Торвелл опять занялся мячом. Дважды поменял биту, потрепал по руке слугу-мальчишку, взиравшего на него восхищенными глазами, и топтался вокруг мяча, ища позицию для удара.

– Вероятно, медсестра была в сговоре с убийцей.

– А откуда Килвуд знал про алжирца из Ла Бокка?

– Вероятно, провел собственное расследование и знал больше, чем мы, остальные.

– Но вы говорите, что он был безнадежным алкоголиком.

– Тем не менее, вполне мог провести такое расследование! – Наконец Торвелл ударил по мячу. И мы опять зашагали по подстриженной траве. – Полиция ни на шаг не продвинулась вперед.
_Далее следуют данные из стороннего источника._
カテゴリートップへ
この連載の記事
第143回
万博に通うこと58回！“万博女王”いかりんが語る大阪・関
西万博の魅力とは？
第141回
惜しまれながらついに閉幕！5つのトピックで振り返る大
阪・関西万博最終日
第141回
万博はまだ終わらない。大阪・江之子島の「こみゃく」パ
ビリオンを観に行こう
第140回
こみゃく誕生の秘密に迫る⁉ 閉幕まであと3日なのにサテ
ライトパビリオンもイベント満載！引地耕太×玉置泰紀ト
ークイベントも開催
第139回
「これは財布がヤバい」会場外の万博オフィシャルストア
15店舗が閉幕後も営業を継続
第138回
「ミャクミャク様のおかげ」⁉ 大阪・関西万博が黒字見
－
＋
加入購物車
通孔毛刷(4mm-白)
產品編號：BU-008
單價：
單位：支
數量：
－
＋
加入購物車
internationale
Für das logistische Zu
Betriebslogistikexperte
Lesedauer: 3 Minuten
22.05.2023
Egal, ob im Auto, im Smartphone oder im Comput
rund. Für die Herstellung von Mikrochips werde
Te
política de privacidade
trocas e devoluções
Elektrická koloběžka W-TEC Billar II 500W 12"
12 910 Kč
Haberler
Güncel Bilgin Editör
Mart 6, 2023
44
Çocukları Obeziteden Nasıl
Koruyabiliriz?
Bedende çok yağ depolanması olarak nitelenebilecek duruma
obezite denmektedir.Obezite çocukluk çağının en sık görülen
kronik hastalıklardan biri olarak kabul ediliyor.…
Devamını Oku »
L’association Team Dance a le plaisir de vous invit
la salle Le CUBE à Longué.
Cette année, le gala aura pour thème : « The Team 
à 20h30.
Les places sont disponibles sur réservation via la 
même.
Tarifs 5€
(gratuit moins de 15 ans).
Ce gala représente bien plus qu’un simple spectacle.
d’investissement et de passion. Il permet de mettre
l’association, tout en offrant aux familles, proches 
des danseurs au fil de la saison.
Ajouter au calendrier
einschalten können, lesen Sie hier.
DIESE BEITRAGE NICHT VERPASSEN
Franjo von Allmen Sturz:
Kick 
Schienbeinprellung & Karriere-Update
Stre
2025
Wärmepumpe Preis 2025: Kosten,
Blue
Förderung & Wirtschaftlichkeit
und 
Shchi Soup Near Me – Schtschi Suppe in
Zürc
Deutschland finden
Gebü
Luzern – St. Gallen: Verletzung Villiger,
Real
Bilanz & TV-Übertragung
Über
Вы тоже топчетесь на месте. А ведь вы все эксперты! Почему же у вас ничего не получается?

– Почему же?

– Потому что вы одержимы одной idee fixe: мол, это дело рук кого-то из нашей группы. Если вы не избавитесь от этой мысли, вы никогда не доищетесь правды, мистер Лукас. Вы все приписываете нам слишком много таинственности. Мы вовсе не тайное общество каких-то заговорщиков, мы – не «кабала».

«Кабала»! Опять это слово! В английском языке оно тоже есть. Лакросс именно так назвал сообщество сверхбогачей. Он-то как раз считал, что они образуют тайное общество заговорщиков. А Малкольм Торвелл посмеялся над этой мыслью. И так, смеясь, и пошел за мячом. Паренек и я последовали за ним. Здесь, за городом, на площадке для гольфа под Муженом было очень красиво. Я глубоко дышал чистым горным воздухом. Веял слабый ветерок. Подрагивали сочные молодые листочки на вершинах старых деревьев. Я заметил это, когда взглянул на небо, чтобы увидеть, высоко ли уже поднялось солнце.